# Develop Preset Volume Knob plug-in



## Brad Snyder (Sep 30, 2010)

Interesting plug-in concept I tripped across on another forum. Haven't tried it yet, so no comment.

http://www.knobroom.com/thefader/


----------



## johnbeardy (Sep 30, 2010)

Don't know who is behind it, but "Knobroom" isn't a name I would have chosen!


----------



## Victoria Bampton (Sep 30, 2010)

Poor choice of name, but neat idea for a plug-in.


----------



## johnbeardy (Sep 30, 2010)

Though I've never understood people wanting to transfer Photoshop's awkward Edit &gt; Fade to Lightroom or try to make Lightroom's presets like Photoshop layers.


----------



## manko (Sep 30, 2010)

If the very first thing that comes to mind from the word knob is glans, it's you who has that dirty mind...

(I'm the author)


----------



## johnbeardy (Sep 30, 2010)

Not if you're a native English speaker from the British Isles....


----------



## Victoria Bampton (Sep 30, 2010)

Hi Manko, welcome to the forum!

In the UK, that term does tend to be a little more carefully used as many people are sensitive to such phrases, whether intentional or not.

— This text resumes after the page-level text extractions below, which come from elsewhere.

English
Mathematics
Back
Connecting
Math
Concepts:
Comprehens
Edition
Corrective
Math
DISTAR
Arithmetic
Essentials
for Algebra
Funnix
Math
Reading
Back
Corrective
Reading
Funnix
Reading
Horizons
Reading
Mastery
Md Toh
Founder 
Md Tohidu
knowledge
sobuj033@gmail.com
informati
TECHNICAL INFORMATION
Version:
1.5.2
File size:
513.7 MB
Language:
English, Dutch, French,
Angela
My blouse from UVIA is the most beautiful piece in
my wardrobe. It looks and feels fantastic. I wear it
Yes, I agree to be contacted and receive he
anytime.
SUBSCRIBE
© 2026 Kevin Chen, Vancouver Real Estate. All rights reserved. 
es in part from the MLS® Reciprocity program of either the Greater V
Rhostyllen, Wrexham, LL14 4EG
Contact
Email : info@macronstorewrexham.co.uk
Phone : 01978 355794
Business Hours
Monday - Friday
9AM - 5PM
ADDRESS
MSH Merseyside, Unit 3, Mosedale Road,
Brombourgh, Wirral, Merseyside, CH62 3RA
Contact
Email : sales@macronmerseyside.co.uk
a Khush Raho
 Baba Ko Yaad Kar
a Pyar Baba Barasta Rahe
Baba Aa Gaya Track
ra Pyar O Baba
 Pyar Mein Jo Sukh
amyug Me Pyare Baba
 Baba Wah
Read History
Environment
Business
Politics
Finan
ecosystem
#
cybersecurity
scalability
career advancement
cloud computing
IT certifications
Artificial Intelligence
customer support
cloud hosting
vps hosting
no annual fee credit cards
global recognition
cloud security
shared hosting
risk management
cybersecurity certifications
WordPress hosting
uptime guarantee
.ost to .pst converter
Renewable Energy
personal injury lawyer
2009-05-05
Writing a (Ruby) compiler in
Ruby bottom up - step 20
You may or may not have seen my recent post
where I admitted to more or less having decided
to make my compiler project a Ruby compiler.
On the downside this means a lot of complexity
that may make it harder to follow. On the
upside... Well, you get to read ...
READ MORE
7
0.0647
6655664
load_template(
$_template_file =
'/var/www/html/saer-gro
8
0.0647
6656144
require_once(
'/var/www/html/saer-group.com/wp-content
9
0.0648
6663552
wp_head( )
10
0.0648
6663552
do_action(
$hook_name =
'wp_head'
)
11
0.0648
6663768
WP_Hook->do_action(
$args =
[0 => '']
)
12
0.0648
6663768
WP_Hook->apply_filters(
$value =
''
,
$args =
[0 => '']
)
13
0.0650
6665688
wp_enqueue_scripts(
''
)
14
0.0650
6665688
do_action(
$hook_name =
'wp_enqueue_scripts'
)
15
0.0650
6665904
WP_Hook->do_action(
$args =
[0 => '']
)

Anyway, it's great to have another plug-in author aboard, and a very neat idea for a plug-in. I've heard a lot of people ask for a fade option for presets, so good to know your plug-in exists and we can point people in your direction.


----------



## Brad Snyder (Sep 30, 2010)

I think the author's main emphasis is on developing a Midi based multi-controller for Lr's sliders. 
Those things have lots of 'knobs' hence......

Yes, Manko, welcome to the forums.

To be honest, while I'm quite familiar with the 'anatomical' sense of the word, it never crossed my mind in this context.


----------



## Graeme Brown (Sep 30, 2010)

That's because you're not British Brad .... 

Manko - that's an excellent idea for a preset!
Just tried it, works brilliantly. I love the way all the various sliders move as you adjust the master fader. Very cool.


----------



## johnbeardy (Sep 30, 2010)

I actually find controlling LR through a midi board much more interesting than the fade idea. There are now a couple of these around, though I can't wait until someone puts a virtual midi onto an iPad and hooks that up to Lightroom - though I'm not sure that'll be enough to make me want an iPad 

John


----------



## Sean McCormack (Oct 5, 2010)

I'm still waiting on my Thomann order to arrive. It got held up with an iPad accessory ironically John. When it does arrive, it'll have a Korg nanon kontrol with it. Look forward to playing with this.


----------